Other Disclosure Rules That May Be Triggered by Hedging Transactions or Policies

Item 407(i) does not affect other SEC disclosure requirements that could be triggered when equity securities (other than those of foreign private issuers) are hedged. For example, under section 16(a) of Exchange Act, officers and directors are required to report on Form 4 hedging transactions involving one or more derivative securities within two business days of entering into such transaction. Some hedging transactions, such as prepaid variable forward contracts, may involve pledges of the underlying company equity securities as collateral. Item 403(b) of Regulation S-K requires registrants to disclose the amount of equity securities beneficially owned by directors, director nominees and named executive officers, and also requires disclosure of the amount of shares that are pledged as security in such transactions.

Item 402(b) of Regulation S-K requires domestic registrants to provide a compensation discussion and analysis (CD&A)3 that discloses material information necessary to understand their compensation policies and decisions regarding the “named executive officers,”4 including, if material, a description of the registrants’ equity or other security ownership requirements or guidelines and any policies regarding hedging the economic risk of such ownership. Although CD&A disclosure addresses only hedging by the named executive officers, some registrants – in providing their CD&A disclosure – describe the policies that address hedging by all employees and directors, not just the named executive officers.
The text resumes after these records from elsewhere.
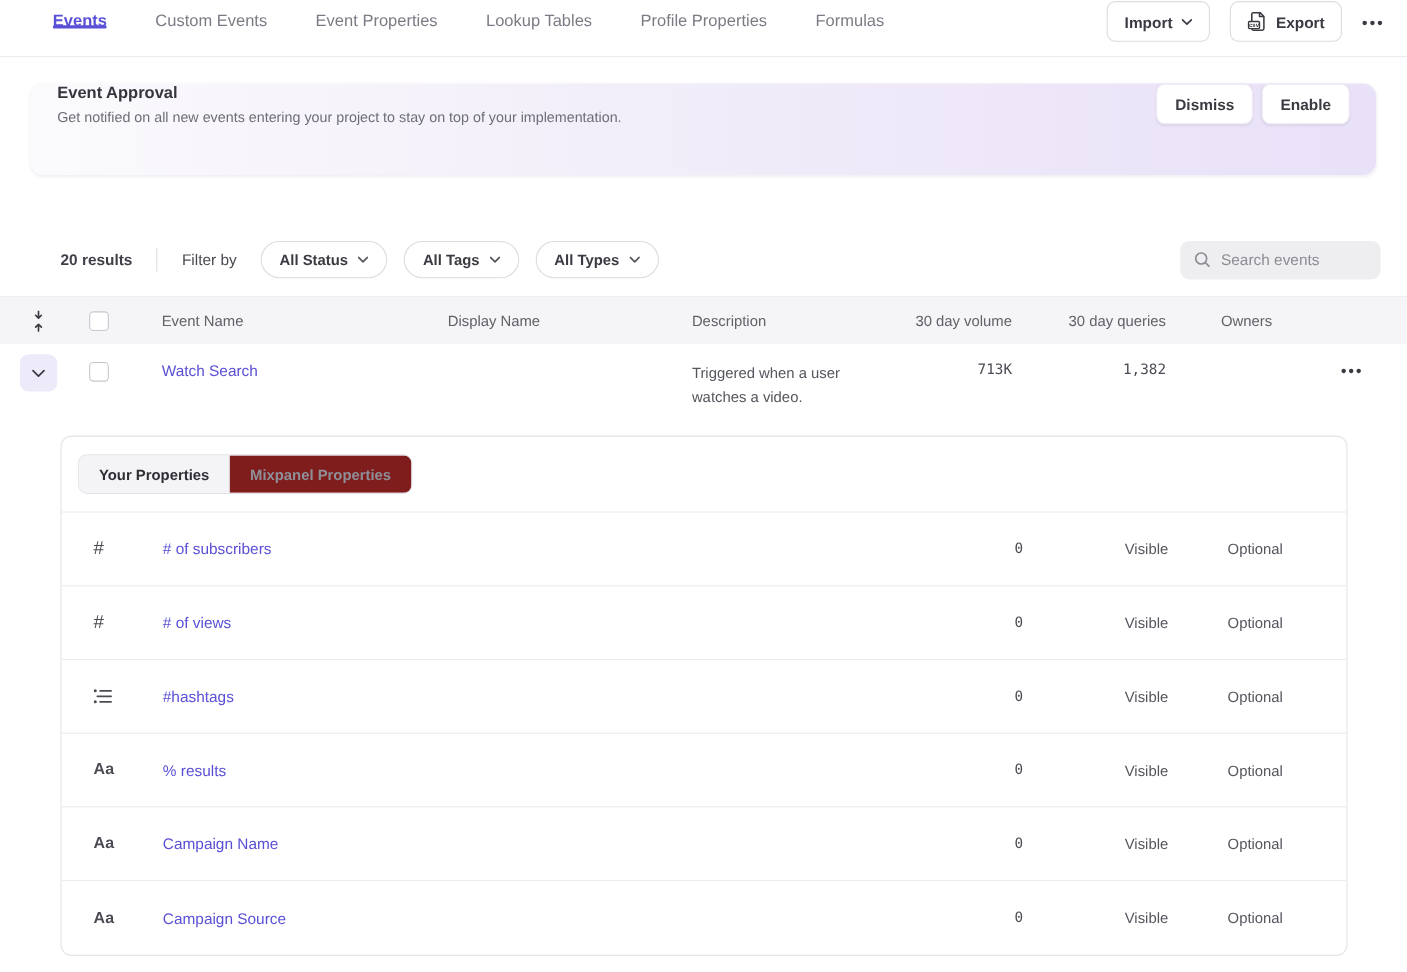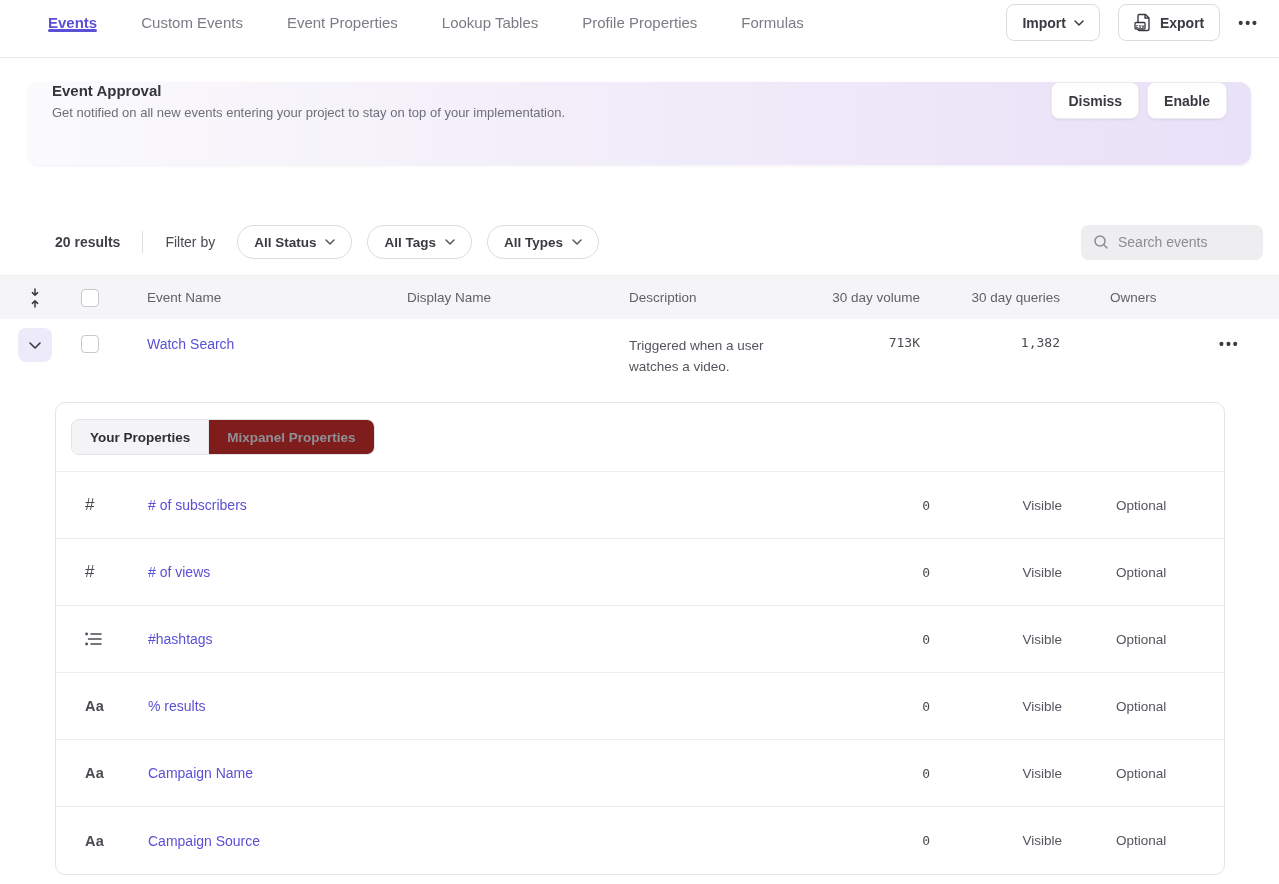"Events" .topnav { height: 58px -> 52px }
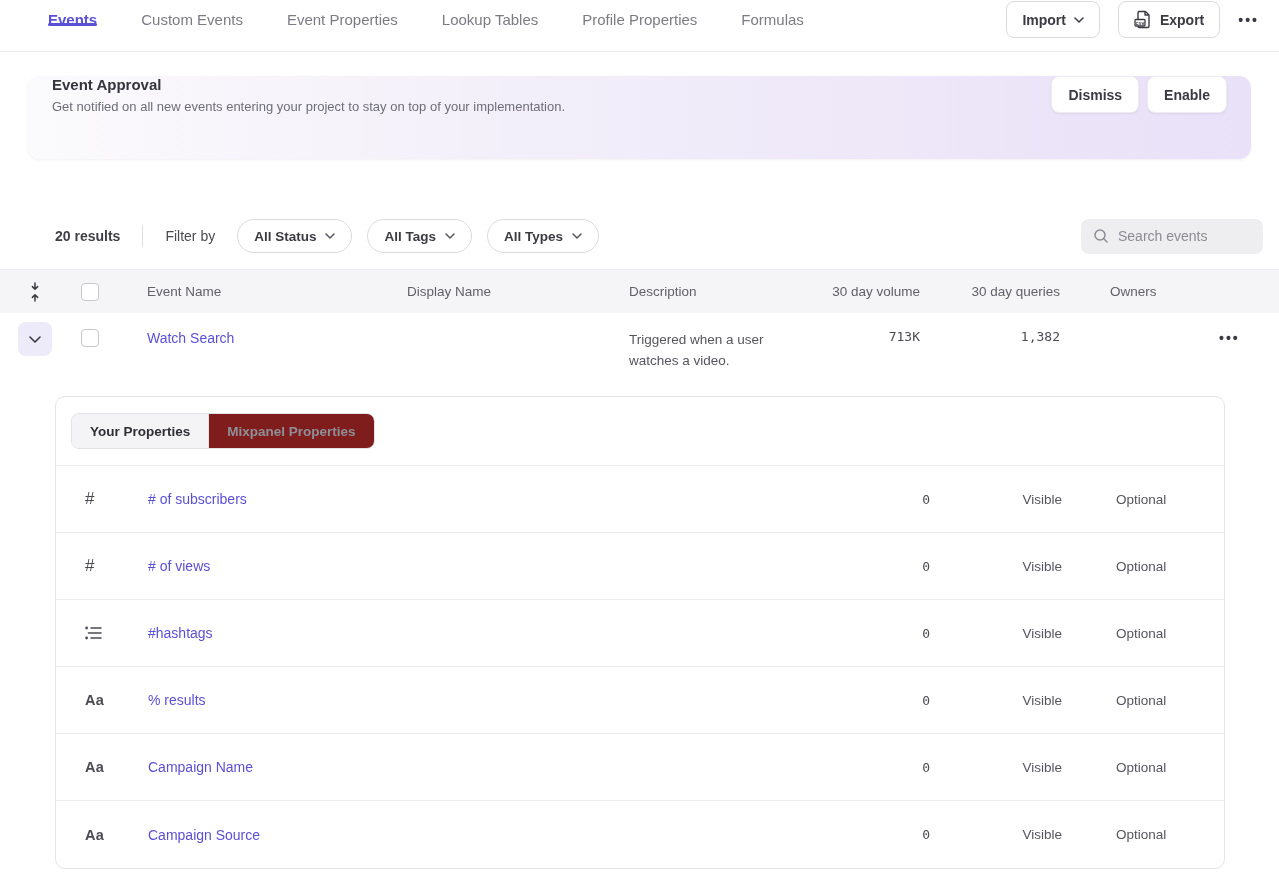"20 results" .toolbar { padding: 0 16px 0 55px -> 0 24px 0 55px }
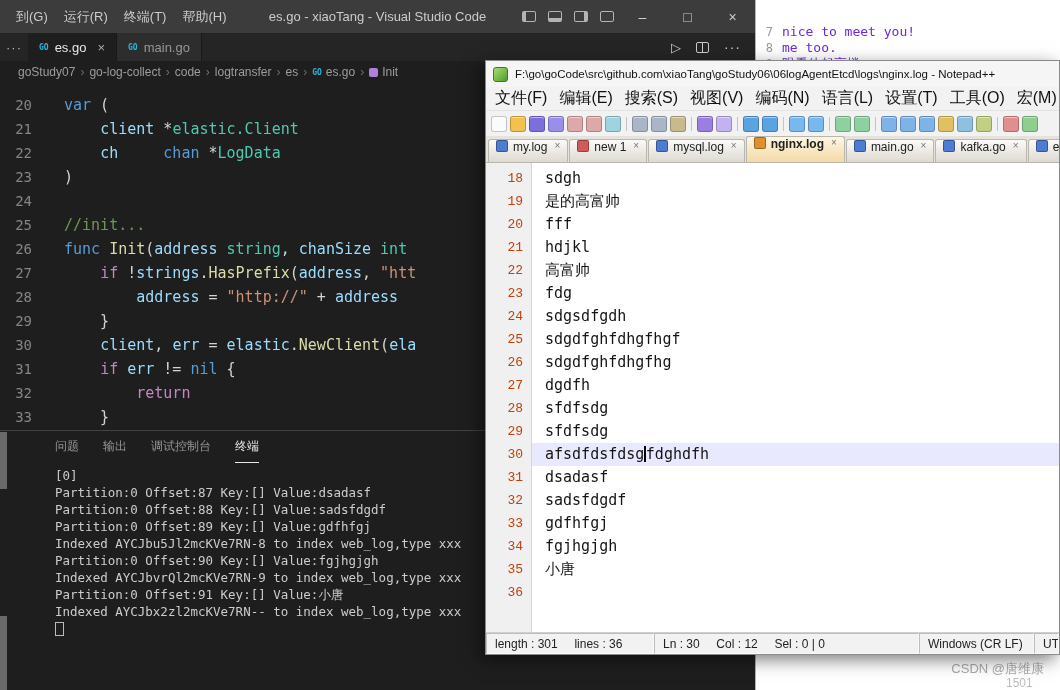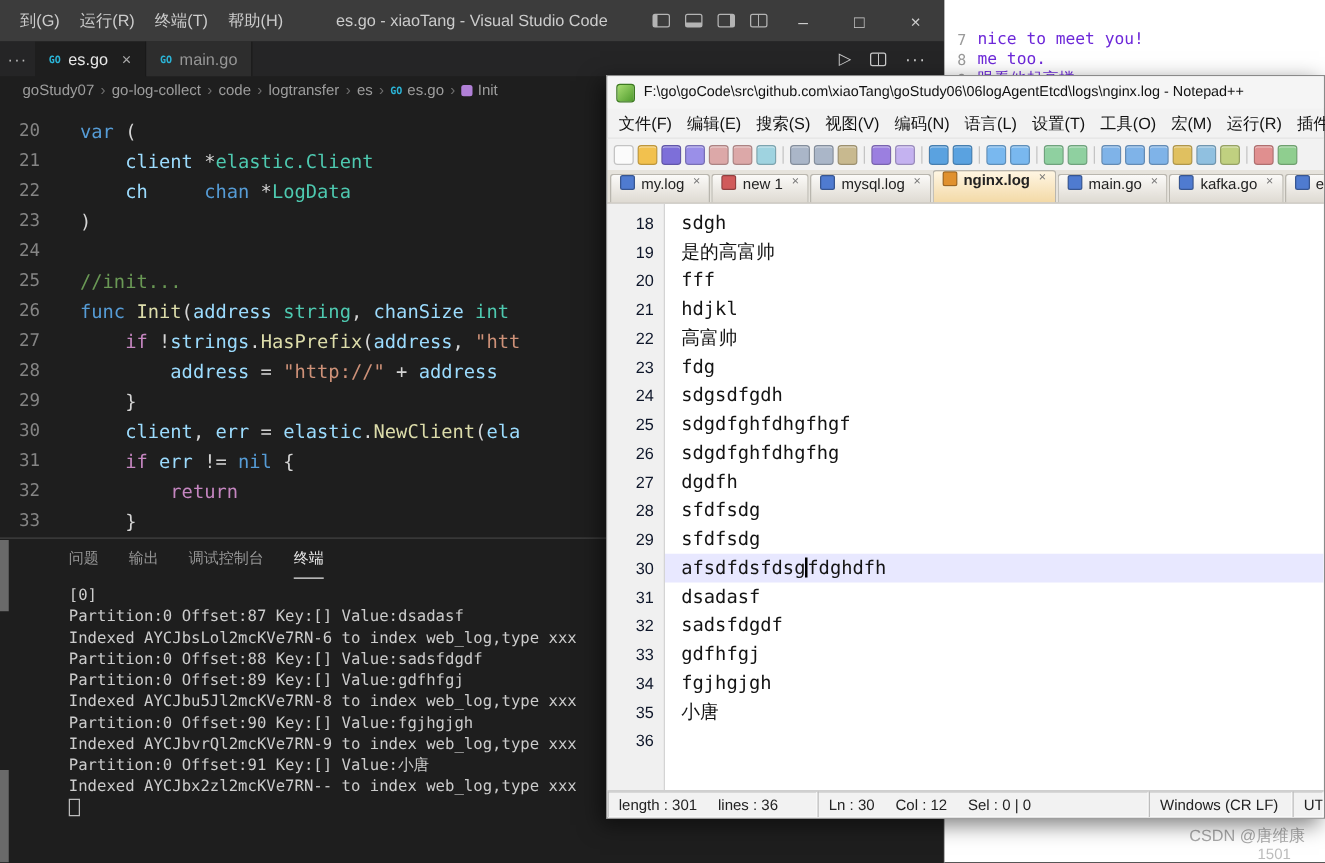"文件(F)" .npp-menu { font-size: 13px -> 16px }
To avoid duplicative disclosure for those registrants that are also subject to Item 402(b), the SEC amended Item 402(b) to permit registrants to satisfy their Item 402(b) disclosure obligations on material hedging policies by cross-referencing to the information disclosed under new Item 407(i) (to the extent that the information disclosed satisfies the 402(b) disclosure requirement).

Compliance Dates

Registrants that do not qualify as smaller reporting companies or emerging growth companies5 must comply with Item 407(i) for proxy and information statements with respect to the election of directors during fiscal years beginning on or after July 1, 2019. Smaller reporting companies and emerging growth companies must comply with Item 407(i) for proxy and information statements with respect to the election of directors during fiscal years beginning on or after July 1, 2020.6

1 The SEC offered the following examples of non-written policies or practices that a company may have: (i) a practice of reviewing, and perhaps restricting, hedging transactions as part of its program for reviewing employee trading in company securities; or (ii) a practice of including anti-hedging provisions in employment agreements or equity award documentation.

2 The term “registrant equity securities” for which disclosure is required covers equity securities issued by the registrant or by any parent or subsidiary of the registrant or by any subsidiary of any parent of the registrant.

3 CD&A does not apply to smaller reporting companies, emerging growth companies, registered investment companies or foreign private issuers.

4 Under SEC rules, “named executive officers” are all individuals serving as the company’s principal executive officer during the last completed fiscal year; all individuals serving as the company’s principal financial officer during that fiscal year; the company’s three other most highly compensated executive officers who were serving as executive officers at the end of that year; and up to two additional individuals who would have been among the three most highly compensated but for not serving as executive officers at the end of that year.

5 As defined in Rule 12b-2 under the Exchange Act.

6 The one-year delay in implementation was intended to allow these smaller companies to observe how larger and more established companies implement Item 407(i), and give these smaller companies adequate time to implement the new disclosure requirements.